There are a few key concepts that have ended up beneath the “big data” umbrella, all of them important. Probably just as important as everything under the Web 2.0 umbrella, but not as easy for a non-techie to grasp.
What is “Big Data”?
- Horizontally-scalable columnar data stores. These are newly-popular types of data stores which store data in a much simpler, flatter, and non-relational manner which allows data repositories to be scaled up by adding more servers, typically in on-demand computing clouds like Amazon’s. In the past (with relational databases) scaling up involved complex clustering configurations and replication. The drawback to these columnar data stores is that they do very little for you as a programmer aside from providing a place to put your data, which means that you have to spend much more time up front to use them because their schemas have to be pretty much hard-coded (and I do mean coded), and programming for them is not a simple as writing simple SQL queries (although this is slowly changing). Popular examples include Apache Cassandra, MongoDB, and the new Amazon DynamoDB, but there are many others.
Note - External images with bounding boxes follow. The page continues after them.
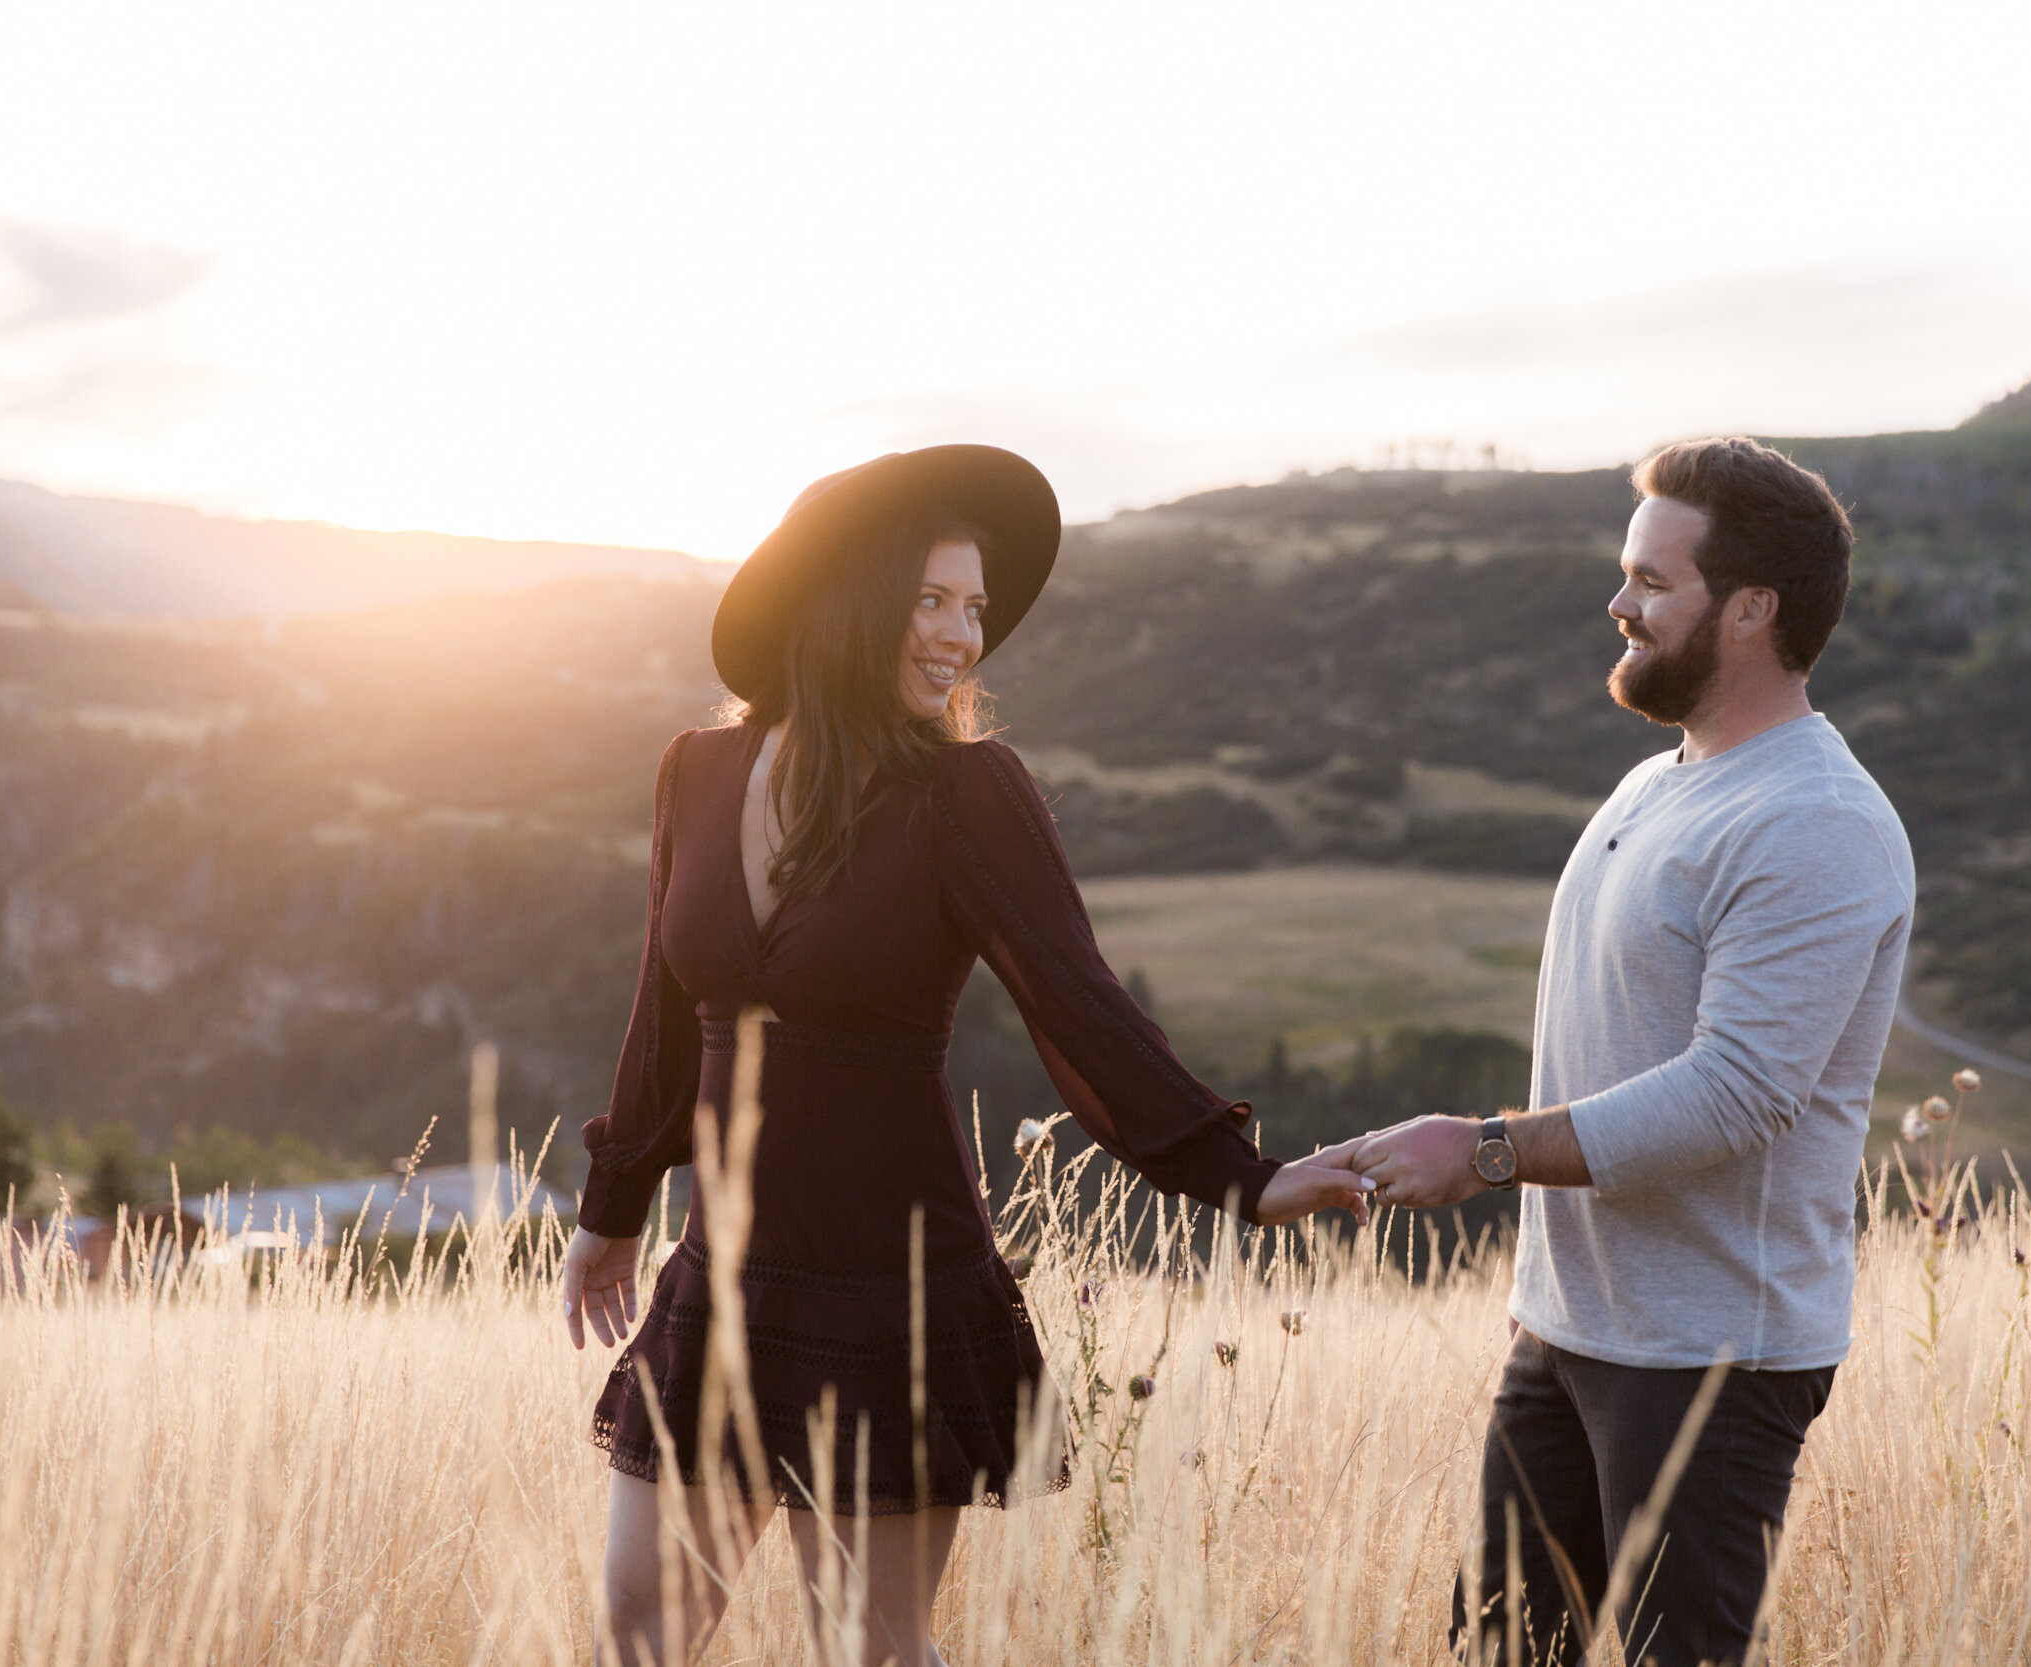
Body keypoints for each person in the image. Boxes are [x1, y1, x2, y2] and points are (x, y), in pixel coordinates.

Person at [557, 445, 1373, 1667]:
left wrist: (1241, 1177)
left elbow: (1078, 1000)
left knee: (869, 1648)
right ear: (848, 599)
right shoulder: (701, 768)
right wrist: (614, 1201)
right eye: (931, 599)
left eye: (975, 607)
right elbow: (667, 1015)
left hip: (898, 1287)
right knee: (642, 1622)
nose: (961, 635)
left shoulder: (965, 791)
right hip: (723, 1277)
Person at [1336, 438, 1914, 1666]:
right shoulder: (1657, 783)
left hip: (1708, 1358)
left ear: (1751, 608)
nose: (1619, 604)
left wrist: (1485, 1151)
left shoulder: (1814, 818)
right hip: (1565, 1330)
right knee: (1496, 1652)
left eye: (1652, 580)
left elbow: (1734, 1093)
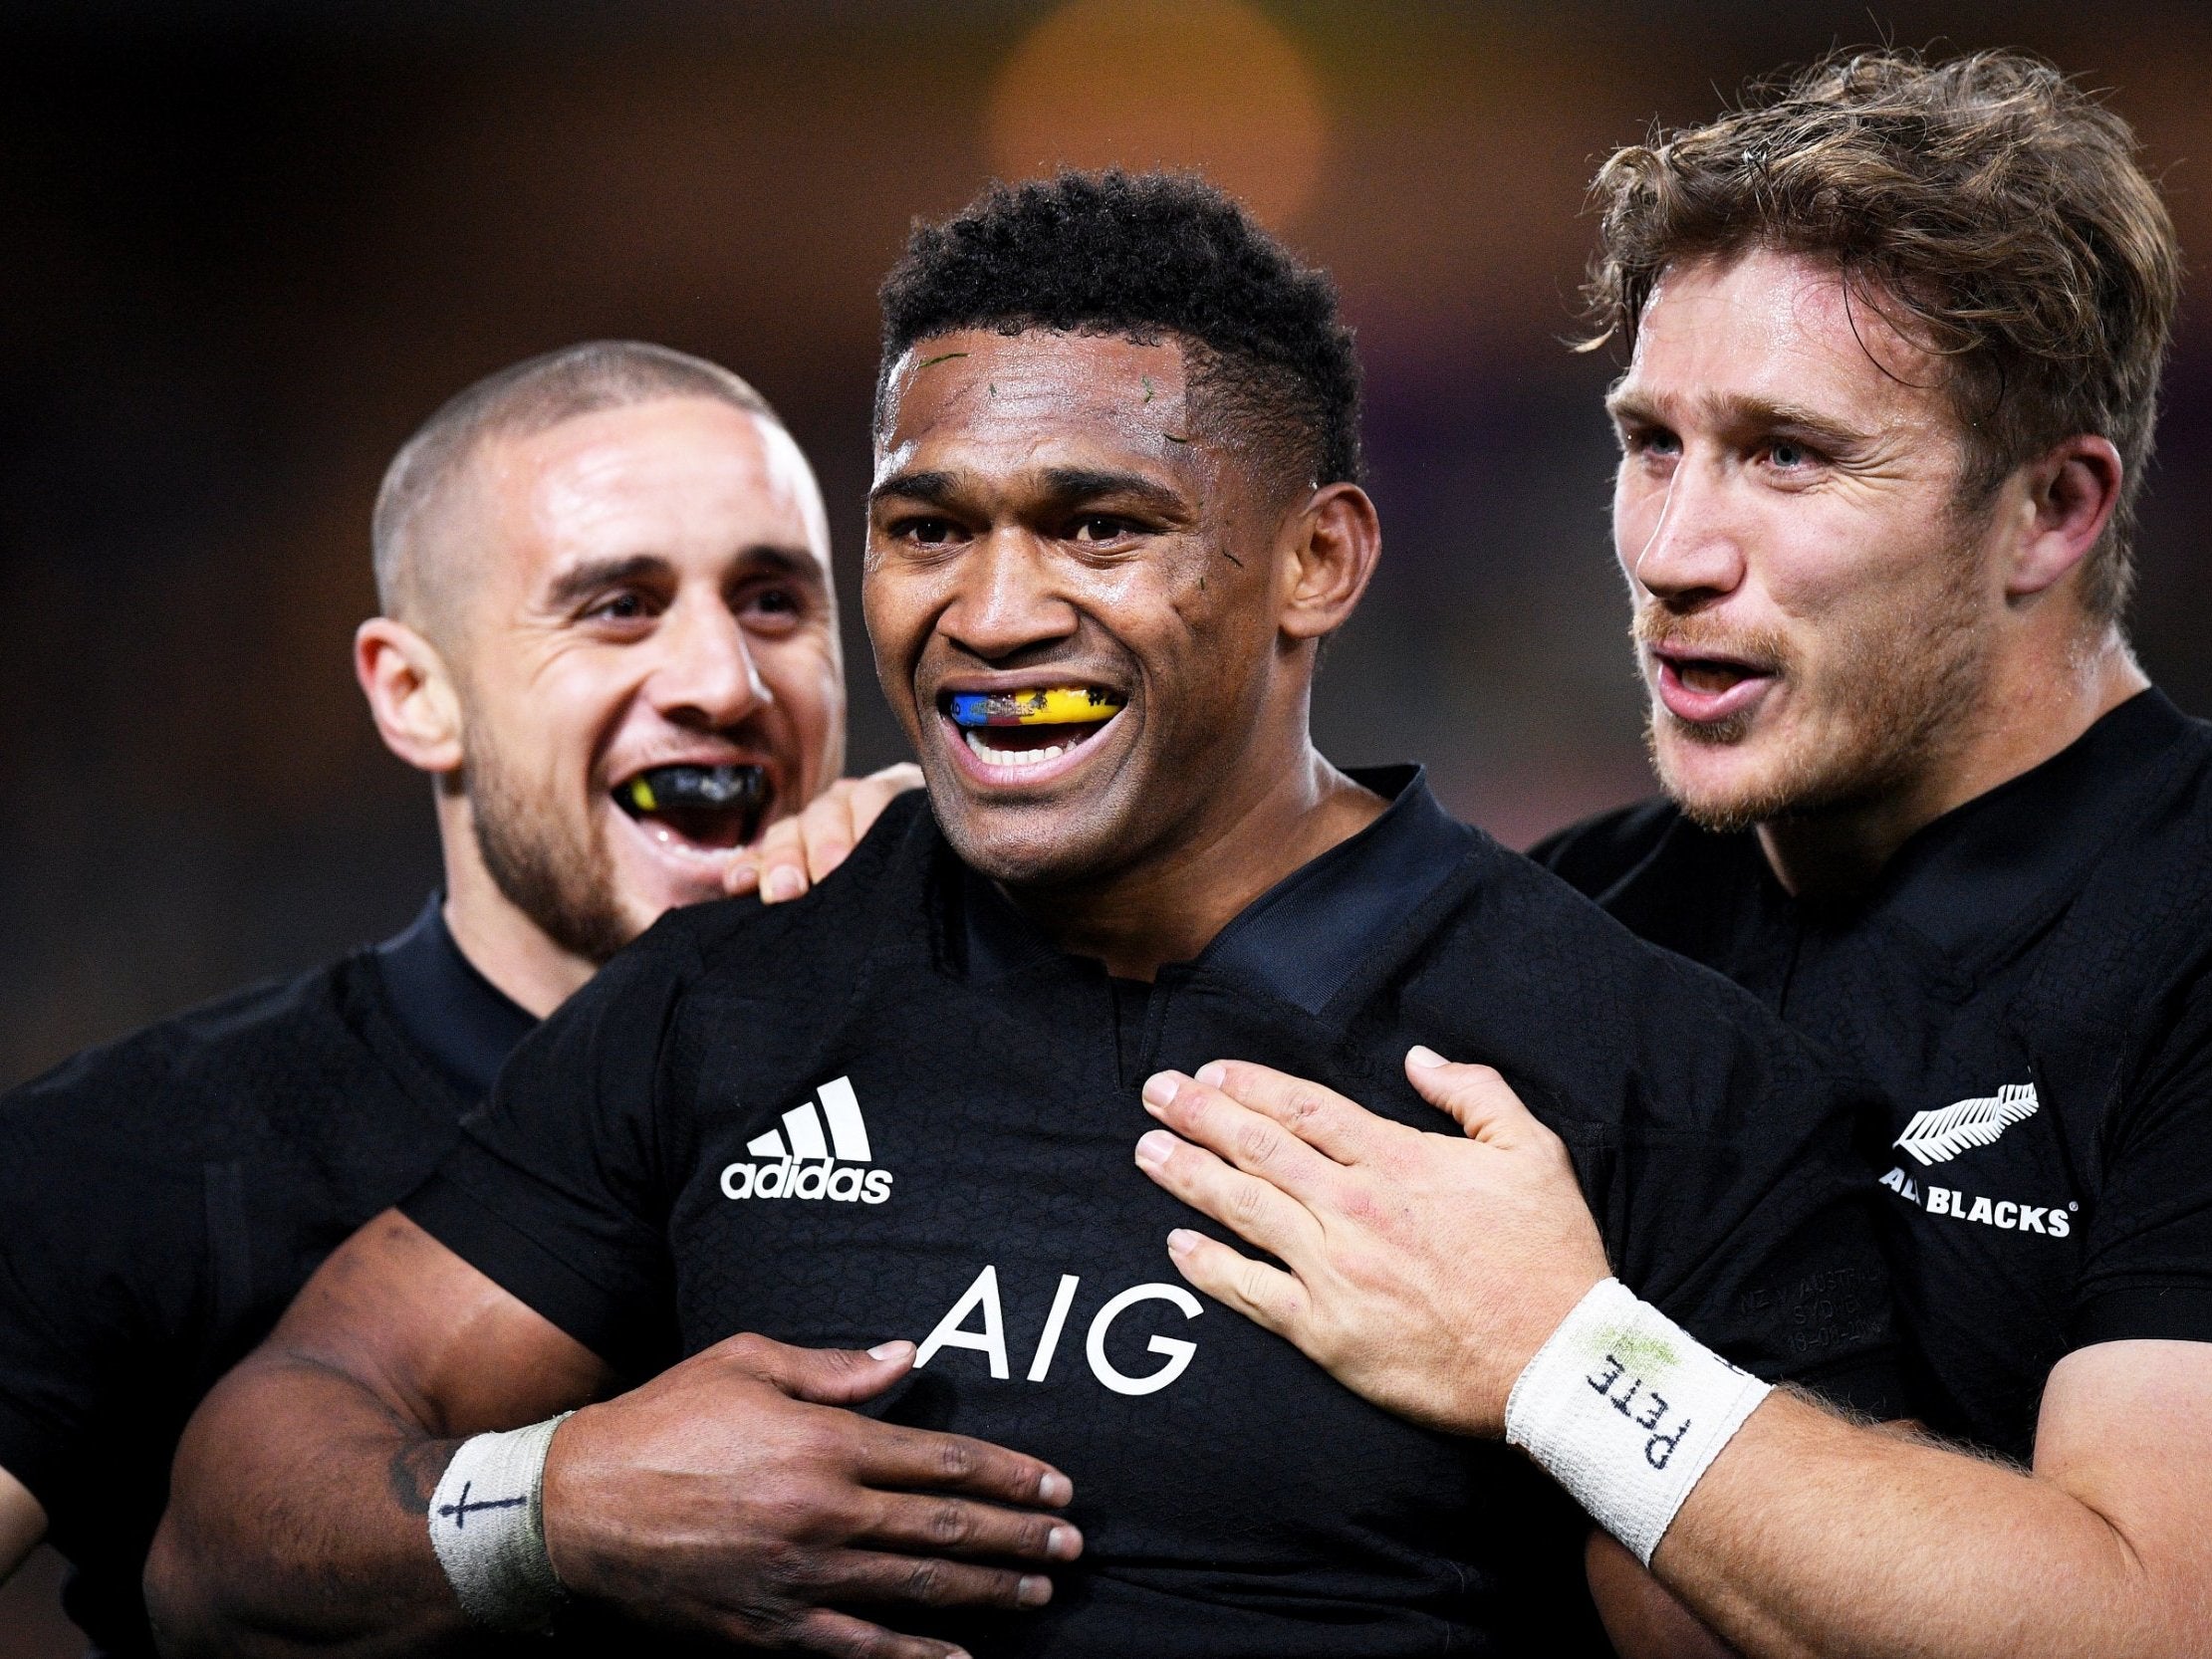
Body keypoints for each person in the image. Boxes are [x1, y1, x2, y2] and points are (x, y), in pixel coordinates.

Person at [149, 169, 1900, 1659]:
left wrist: (1562, 1372)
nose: (990, 612)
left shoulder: (1641, 1068)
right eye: (927, 527)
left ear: (1319, 562)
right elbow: (228, 1528)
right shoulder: (736, 992)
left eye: (1098, 526)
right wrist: (556, 1500)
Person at [1132, 49, 2212, 1659]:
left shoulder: (2183, 930)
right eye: (1652, 443)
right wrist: (935, 857)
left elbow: (2149, 1616)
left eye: (1787, 453)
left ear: (2050, 510)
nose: (1672, 553)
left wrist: (1566, 1358)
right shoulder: (1577, 914)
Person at [0, 341, 919, 1658]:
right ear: (415, 693)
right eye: (617, 605)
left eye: (775, 601)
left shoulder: (1010, 1044)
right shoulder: (122, 1158)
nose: (725, 680)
- Distributed data analysis. The ability to analyze data as it comes in, and distribute that analysis across a cluster, is quite different from the traditional ETL process used by data warehouses. This is where Hadoop is getting popular, because it allows you to take each chunk of data you receive and send it to a cluster for detailed analysis. Being able to break up complex queries and run them across a cluster is much more efficient than running it in a single process, and this becomes very important if you need to analyze very large amounts of data. (Hadoop is not the only game in town for distributed analysis–for example I’ve been working with the Storm project that Nathan Marz of Twitter open-sourced, and I much prefer its architecture to Hadoop’s, and there are others).
- Data synergy and Augmentation. This is something that I’ve been thinking about a lot lately. It is the idea that the more data you add to your stockpile, the more valuable your existing data becomes. If you have the means to combine and overlay multiple data sets so that they feed off one another, the value of your data pool as a whole grows exponentially and the insights you can derive from it become much richer and more valuable.
- An improved ability to recognize patterns. The ability to store multiple data sets in one place and use distributed processes to analyze the whole allows you to do some interesting things with pattern recognition. Often patterns and trends only emerge as you add more and more data sets to the pool, which is why the ability to add an exponentially-growing amount of data to the equation is important in the first place. By teasing out the patterns in the cumulative data sets you begin to expose the real value in the data–the insights and revelations that weren’t possible before.
Of course this is just my attempt to pick apart an ambiguous buzzword, I’m sure others will have other interpretations of it. But regardless, I’m pretty sure the term “big data” will break up into more specific concepts at some point, once the buzzword trajectory has run its course.